Noch etwas fiel uns an der Wohngemeinschaft auf. Alle vier waren sehr liebe Leute mit großen Ideen und tollen Zielen. Und doch wirkten sie alle etwas verloren. Auch das Haus selbst war nicht besonders gemütlich oder wohnlich sondern leider etwas verramscht. Es lag nicht daran, dass sie hier mit wenig Geld zurecht kommen mussten, es war mehr, die Unordnung und die fehlende Struktur, die die Räume dominierte. Sie erinnerte uns an alle anderen Kommunen, die wir bisher in unserem Leben gesehen hatten. Und sie erinnerte uns an unser eigenes Wohnzimmer in Neumarkt. Warum war es nur so schwer, einen Raum ordentlich zu halten und ein heimeliges Gefühl zu bewahren? Es war ein bisschen so, als läge ein Fluch über alternativen Wohngemeinschaften, der verhinderte, dass es dort gemütlich war und das sie auf Dauer den Tatendrang beibehalten konnten, mit dem sie gegründet wurden. So als wären sie immer auf die eine oder andere Art zum scheitern verurteilt und wenn es auch nur ein subtiles Scheitern in Form eines Gefühls war.

Heute wanderten wir dann am Binnensee entlang und kamen an einer Reihe von Muschelfarmen vorbei. Sie rochen unangenehm nach Verwesung und totem Fisch und es war spannend zu sehen, dass sie auf die gleiche ungesunde massenhafte Weise produziert wurden, wie alle andern Lebensmittel auch. Denn in Méze, der nächsten Stadt wimmelte es nur so von teuren Restaurants in denen man die Austern auf vornehmste Weise verspeisen konnte. Die piekfeinen Herrschaften in den noblen Restaurants wollten so gar nicht zu den slum-artigen Baracken passen in denen die Billigarbeitskräfte die Muscheln vorbereitet hatten.

In einem der Restaurants wurden auch wir auf eine Muschelsuppe eingeladen. Wirklich überzeugt waren wir von dieser Nobelküche nicht, aber die Pommes, die es dazu gab, waren klasse!

Das hohe Tourismusaufgebot machte die Situation wieder etwas komplexer. Heiko wurde beim Warten von neugierigen Blicken belagert und ich musste irgendwie versuchen, nicht mit einem Obdachlosen verwechselt zu werden, den man auf der Straße schlafen konnte. Wie sich später herausstellte, stellte ich mich damit nicht besonders gut an.

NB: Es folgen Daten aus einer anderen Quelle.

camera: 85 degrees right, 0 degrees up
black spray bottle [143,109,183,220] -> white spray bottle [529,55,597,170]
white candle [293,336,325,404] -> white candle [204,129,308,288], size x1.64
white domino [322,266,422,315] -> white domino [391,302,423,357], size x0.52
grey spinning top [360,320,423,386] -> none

Es dauerte fast zwei Stunden, bis wir einen Pfarrer auftreiben, der uns einen Gemeinderaum zur Verfügung stellte. Hier konnten wir uns dann endlich wieder dem Beziehungsthema widmen.

Beim letzten Mal hatte ich über die unterschiedlichen Strategien von Männern und Frauen geschrieben, mit dem Problem umzugehen, dass es keinen wirklich gesunden Menschen in unserer Gesellschaft mehr gibt. Wir streben nach einem Partner, der ganz in seiner Kraft steht und der wirklich sein Menschsein lebt. Das bezieht sich natürlich nicht nur auf die körperliche Ebene, über die ich schon einiges geschrieben habe. Es bezieht sich auch auf das Wesen selbst, auf den Geist und auf die Seele. Doch einen Menschen zu finden, der nicht einen Haufen Traumata mit sich herumträgt, die ihn auf irgendeine Art und Weise beeinträchtigen ist fast noch schwerer, als einen Menschen mit einem gesunden Körper zu finden. Beides ist eins. Die Körperebene wirkt sich auf unseren Geist und unsere Seele aus und ebenso verursachen unsere seelischen Themen körperliche Probleme.

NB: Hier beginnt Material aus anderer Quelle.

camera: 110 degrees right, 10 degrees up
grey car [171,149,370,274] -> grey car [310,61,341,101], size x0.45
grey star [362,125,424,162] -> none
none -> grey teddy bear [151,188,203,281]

Wir empfinden es meist als oberflächlich, wenn wir sagen, dass uns ein schönes äußeres bei einem Menschen wichtig ist. ‚Es kommt doch vor allem auf die inneren Werte an!’ Doch wie im Innen so im Außen! So ist jedes körperliche Symptom mit einem ungelösten Lebensthema auf der seelischen Ebene verbunden.

Warum ist bei Frauen Brust und Gebärmutterkrebs so häufig? Vielleicht, weil viele Frauen ein Problem damit haben, ihre Weiblichkeit anzunehmen? Kann es sein, dass der Körper mitbekommt, dass sie sich kraftlos und klein fühlen und sich selbst nicht richtig als Frau wahrnehmen? Wie kann man jemand anderen mit seiner Brust nähren, wen man selbst keine Kraft hat? Wie kann man ein neues, gesundes Leben in die Welt setzen, wenn man selbst nicht mit seinem eigenen zurecht kommt? Könnte es also sein, dass der Körper sich daher selbst die Fähigkeiten nimmt, mit denen man eh nicht umgehen könnte? Bei den Männern ist es ähnlich.

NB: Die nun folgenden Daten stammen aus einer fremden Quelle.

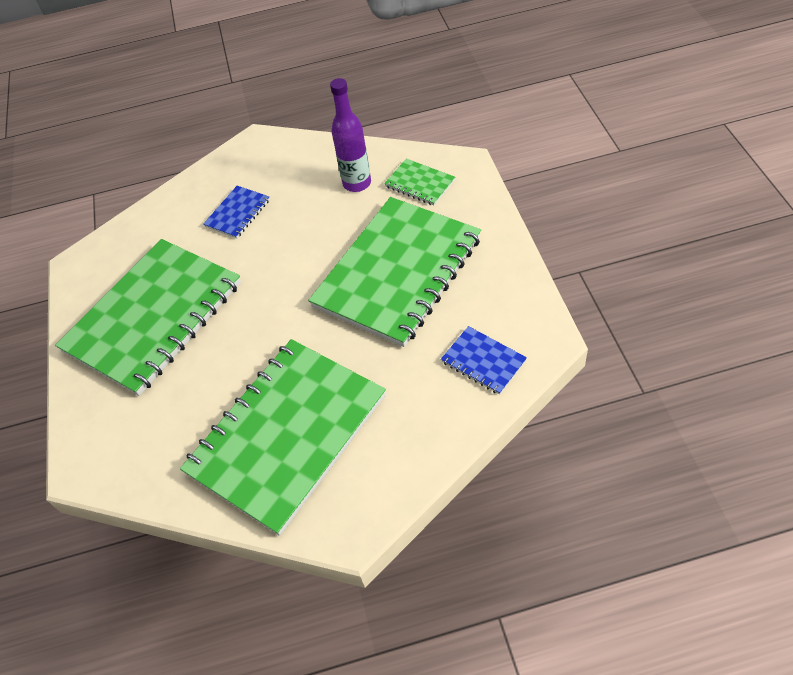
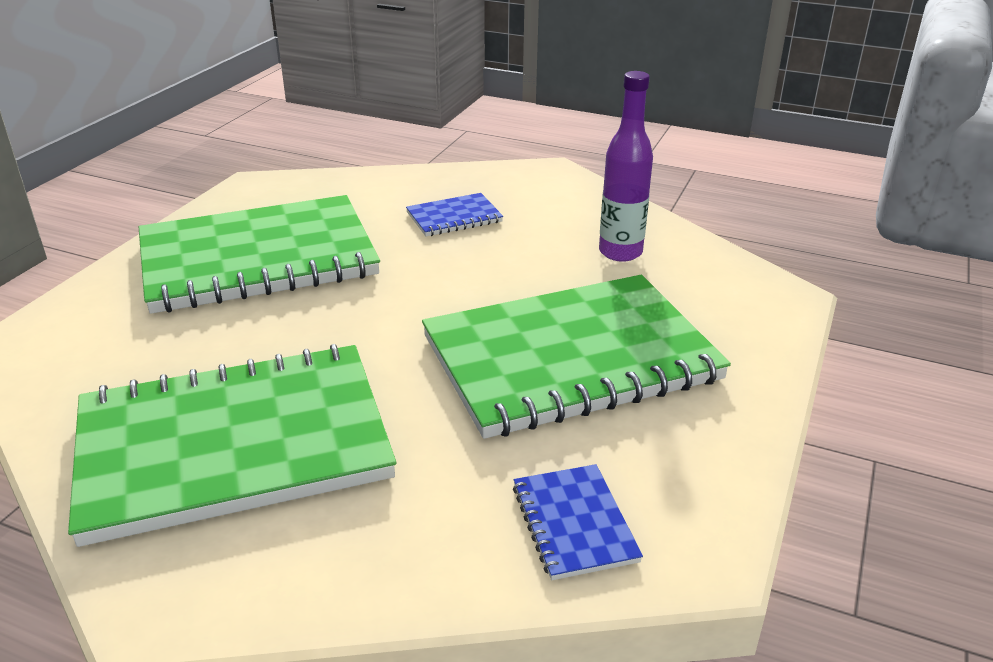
camera: 30 degrees right, 20 degrees down
green notebook [384,159,455,205] -> none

Dementsprechend ziehen wir auch immer jene Partner in unser Leben, die uns unsere eigenen Schwächen spiegeln und die uns dabei helfen können, sie aufzulösen. Das Leben macht keine Fehler, denn es folgt immer einem Schöpfungsplan. Daher gibt e auch keine „falschen“ Partner. Wenn eine Beziehung letztlich scheitert, dann bedeutet das nicht, dass man sich zuvor den falschen Partner ausgewählt hat, mit dem es „einfach nicht passt“. Es bedeutet, dass man seine Lernaufgabe entweder gelöst oder aber nie wahrgenommen hat. In den meisten Fällen ist es leider das letztere. Solange wir Lernaufgaben in uns tragen, die wir lösen müssen um ganz wir selbst zu sein, solange werden auch alle Beziehungen, die wir führen Lernpartnerschaften sein. Erst wenn wir vollkommen in unserer Kraft stehen und unser wahres Sein wirklich angenommen haben, ist auch eine heilige, darmatische Beziehung möglich.

Bildlich gesprochen läuft es auf folgendes hinaus: Wir wünschen uns für die Sexualität eine Banane, bekommen jedoch eine Birne. Dann aber tun wir so, als wäre es eine Banane und stellen uns diese Banane beim Sex vor. So kommen wir dann zwar zu unserem Lustmoment, doch dieser entsteht in unserem Gehirn, in unsere Phantasie und nicht als Ergebnis der gemeinsamen Nähe. Mit der Zeit verlieren wir immer mehr die Lust daran, die Birne als Banane zu essen und man beginnt ganz in der Bananenfantasie zu leben. Vielleicht trennt man sich dann von der Birne und sucht nach einer neuen Frucht, die dieses Mal dann vielleicht eine Banane ist. Doch stattdessen bekommt man nun eine Orange und das Spiel beginnt von vorne.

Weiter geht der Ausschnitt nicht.